*Task goal:* Every record below is to be repeated exactly, with the pictures left out.

++++ Input material

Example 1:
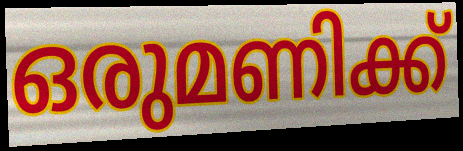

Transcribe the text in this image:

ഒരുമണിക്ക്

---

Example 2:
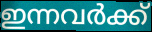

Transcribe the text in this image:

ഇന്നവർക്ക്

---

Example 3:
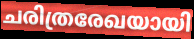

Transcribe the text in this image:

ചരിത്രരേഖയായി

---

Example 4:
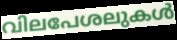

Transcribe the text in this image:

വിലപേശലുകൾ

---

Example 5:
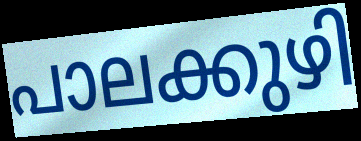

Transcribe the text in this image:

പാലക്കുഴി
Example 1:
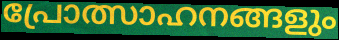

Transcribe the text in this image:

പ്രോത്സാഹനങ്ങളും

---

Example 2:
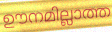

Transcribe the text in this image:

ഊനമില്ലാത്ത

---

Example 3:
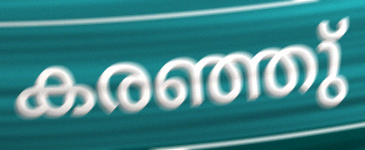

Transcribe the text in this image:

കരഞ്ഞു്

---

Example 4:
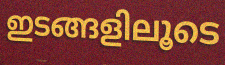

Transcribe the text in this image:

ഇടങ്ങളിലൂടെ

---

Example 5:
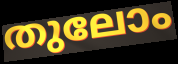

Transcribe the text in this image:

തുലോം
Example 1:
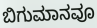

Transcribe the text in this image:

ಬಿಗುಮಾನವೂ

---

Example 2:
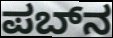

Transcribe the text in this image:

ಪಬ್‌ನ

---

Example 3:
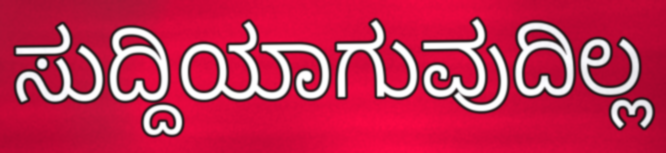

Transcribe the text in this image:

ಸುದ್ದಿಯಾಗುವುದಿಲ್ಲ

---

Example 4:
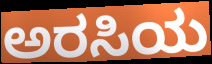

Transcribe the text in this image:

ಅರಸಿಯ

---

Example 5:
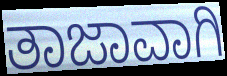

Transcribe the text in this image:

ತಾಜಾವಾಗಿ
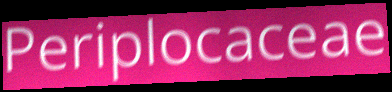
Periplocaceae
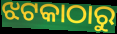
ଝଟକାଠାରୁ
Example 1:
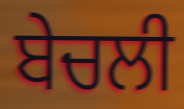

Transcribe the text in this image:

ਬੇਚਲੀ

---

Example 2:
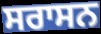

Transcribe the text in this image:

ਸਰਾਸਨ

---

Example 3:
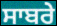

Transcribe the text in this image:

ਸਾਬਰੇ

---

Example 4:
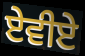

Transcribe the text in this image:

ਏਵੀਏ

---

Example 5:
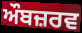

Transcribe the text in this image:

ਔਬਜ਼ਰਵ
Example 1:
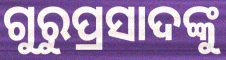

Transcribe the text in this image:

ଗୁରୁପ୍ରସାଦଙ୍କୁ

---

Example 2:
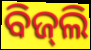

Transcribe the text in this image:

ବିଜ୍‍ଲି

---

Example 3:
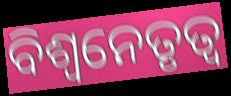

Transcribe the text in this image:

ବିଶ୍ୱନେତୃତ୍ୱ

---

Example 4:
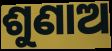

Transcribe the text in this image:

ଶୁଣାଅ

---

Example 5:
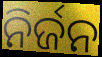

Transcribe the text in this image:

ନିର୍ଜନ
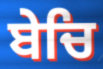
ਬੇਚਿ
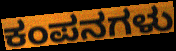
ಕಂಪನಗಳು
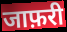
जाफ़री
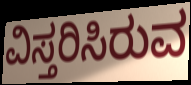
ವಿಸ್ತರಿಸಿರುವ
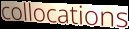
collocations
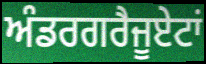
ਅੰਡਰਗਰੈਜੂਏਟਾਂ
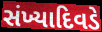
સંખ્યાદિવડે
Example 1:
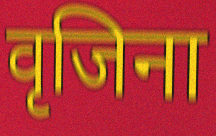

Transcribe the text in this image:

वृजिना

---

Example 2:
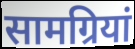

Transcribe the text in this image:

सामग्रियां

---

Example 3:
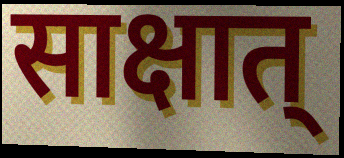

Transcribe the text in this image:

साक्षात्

++++++++

*Result for this task:*
Example 1:

Transcribe the text in this image:

ഒരുമണിക്ക്

---

Example 2:

Transcribe the text in this image:

ഇന്നവർക്ക്

---

Example 3:

Transcribe the text in this image:

ചരിത്രരേഖയായി

---

Example 4:

Transcribe the text in this image:

വിലപേശലുകൾ

---

Example 5:

Transcribe the text in this image:

പാലക്കുഴി
Example 1:

Transcribe the text in this image:

പ്രോത്സാഹനങ്ങളും

---

Example 2:

Transcribe the text in this image:

ഊനമില്ലാത്ത

---

Example 3:

Transcribe the text in this image:

കരഞ്ഞു്

---

Example 4:

Transcribe the text in this image:

ഇടങ്ങളിലൂടെ

---

Example 5:

Transcribe the text in this image:

തുലോം
Example 1:

Transcribe the text in this image:

ಬಿಗುಮಾನವೂ

---

Example 2:

Transcribe the text in this image:

ಪಬ್‌ನ

---

Example 3:

Transcribe the text in this image:

ಸುದ್ದಿಯಾಗುವುದಿಲ್ಲ

---

Example 4:

Transcribe the text in this image:

ಅರಸಿಯ

---

Example 5:

Transcribe the text in this image:

ತಾಜಾವಾಗಿ
Periplocaceae
ଝଟକାଠାରୁ
Example 1:

Transcribe the text in this image:

ਬੇਚਲੀ

---

Example 2:

Transcribe the text in this image:

ਸਰਾਸਨ

---

Example 3:

Transcribe the text in this image:

ਸਾਬਰੇ

---

Example 4:

Transcribe the text in this image:

ਏਵੀਏ

---

Example 5:

Transcribe the text in this image:

ਔਬਜ਼ਰਵ
Example 1:

Transcribe the text in this image:

ଗୁରୁପ୍ରସାଦଙ୍କୁ

---

Example 2:

Transcribe the text in this image:

ବିଜ୍‍ଲି

---

Example 3:

Transcribe the text in this image:

ବିଶ୍ୱନେତୃତ୍ୱ

---

Example 4:

Transcribe the text in this image:

ଶୁଣାଅ

---

Example 5:

Transcribe the text in this image:

ନିର୍ଜନ
ਬੇਚਿ
ಕಂಪನಗಳು
जाफ़री
ವಿಸ್ತರಿಸಿರುವ
collocations
ਅੰਡਰਗਰੈਜੂਏਟਾਂ
સંખ્યાદિવડે
Example 1:

Transcribe the text in this image:

वृजिना

---

Example 2:

Transcribe the text in this image:

सामग्रियां

---

Example 3:

Transcribe the text in this image:

साक्षात्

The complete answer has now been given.